Optimization of Holographic Arrays of Optical Tweezers for Ultra-Precise Manipulation of Atoms

Optical tweezers are a major tool for the manipulation of individual cold atoms, with various applications such as quantum chemistry, metrology, or quantum simulation and computing. In most experiments, such as the one relying on Rydberg blockade, laser-cooled atoms are left in a state of thermal motion in the tweezers, where their finite temperature (typical several tens of μK) makes them explore the bottom ~10 % of the trap (depth of 0.5-1 mK). For more demanding experiments (e.g., to assemble molecules or for metrology), the atoms can be further cooled to the motional ground-state of the tweezers (for example with Raman sideband cooling). In that case, thermal fluctuations are suppressed and the atom’s positioning is only limited by quantum fluctuation, i.e., the finite size of the tweezers ground-state wavefunction.
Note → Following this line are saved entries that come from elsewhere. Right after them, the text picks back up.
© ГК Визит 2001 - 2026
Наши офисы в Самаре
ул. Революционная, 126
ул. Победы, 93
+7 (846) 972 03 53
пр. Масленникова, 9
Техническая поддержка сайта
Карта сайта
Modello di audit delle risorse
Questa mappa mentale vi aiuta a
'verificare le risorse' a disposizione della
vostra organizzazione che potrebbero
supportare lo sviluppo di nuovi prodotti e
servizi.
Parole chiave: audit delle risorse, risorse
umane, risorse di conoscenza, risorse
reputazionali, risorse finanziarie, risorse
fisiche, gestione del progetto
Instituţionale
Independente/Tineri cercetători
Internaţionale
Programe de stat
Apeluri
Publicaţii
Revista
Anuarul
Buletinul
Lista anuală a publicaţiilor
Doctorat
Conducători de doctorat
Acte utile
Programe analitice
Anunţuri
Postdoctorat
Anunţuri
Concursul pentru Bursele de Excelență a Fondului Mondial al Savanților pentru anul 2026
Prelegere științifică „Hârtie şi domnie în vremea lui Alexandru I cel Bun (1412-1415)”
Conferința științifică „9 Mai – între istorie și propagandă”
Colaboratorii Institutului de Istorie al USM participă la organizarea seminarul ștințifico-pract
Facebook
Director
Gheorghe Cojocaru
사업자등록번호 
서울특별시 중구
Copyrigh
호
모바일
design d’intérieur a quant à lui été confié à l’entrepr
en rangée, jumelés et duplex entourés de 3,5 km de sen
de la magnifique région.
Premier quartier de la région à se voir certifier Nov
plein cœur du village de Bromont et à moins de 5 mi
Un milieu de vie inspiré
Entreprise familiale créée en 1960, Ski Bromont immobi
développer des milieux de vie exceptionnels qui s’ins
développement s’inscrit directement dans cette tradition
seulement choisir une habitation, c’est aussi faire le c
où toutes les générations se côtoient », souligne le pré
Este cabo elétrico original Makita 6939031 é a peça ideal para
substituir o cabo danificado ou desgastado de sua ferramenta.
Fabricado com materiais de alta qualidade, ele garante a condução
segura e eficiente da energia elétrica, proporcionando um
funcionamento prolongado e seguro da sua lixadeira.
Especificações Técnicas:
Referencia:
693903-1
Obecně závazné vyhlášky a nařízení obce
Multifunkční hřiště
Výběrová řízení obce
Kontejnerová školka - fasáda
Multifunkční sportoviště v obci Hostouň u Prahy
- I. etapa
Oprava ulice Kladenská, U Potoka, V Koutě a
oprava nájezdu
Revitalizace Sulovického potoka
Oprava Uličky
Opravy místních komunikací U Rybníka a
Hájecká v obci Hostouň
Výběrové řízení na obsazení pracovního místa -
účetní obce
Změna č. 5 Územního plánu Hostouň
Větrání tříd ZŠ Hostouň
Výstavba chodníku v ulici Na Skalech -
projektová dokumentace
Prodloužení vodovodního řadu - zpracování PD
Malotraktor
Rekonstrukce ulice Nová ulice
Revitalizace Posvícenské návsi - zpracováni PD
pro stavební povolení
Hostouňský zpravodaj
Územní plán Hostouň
For ultrafast Rydberg experiments [1], even these remaining quantum fluctuations affect the dynamics of Rydberg atoms directly interacting via the dipole-dipole coupling. To further suppress quantum fluctuations, we create squeezed state of motions that allows to push beyond the standard quantum limit of position uncertainty. The manipulation of these delicate quantum states of motion requires a much-improved control on the tweezers shape and on its homogeneity over an atomic array. I will introduce several techniques to precisely measure the shape of the tweezers by interrogating the atoms, and then adjust the computer-generated hologram creating the tweezers array.

This optimization of the hologram allows an improvement by more than one order of magnitude of the tweezers shape and opens the path for ultra-precise manipulation of atoms through the creation of squeezed state of motion or the application of “motion-echo” techniques.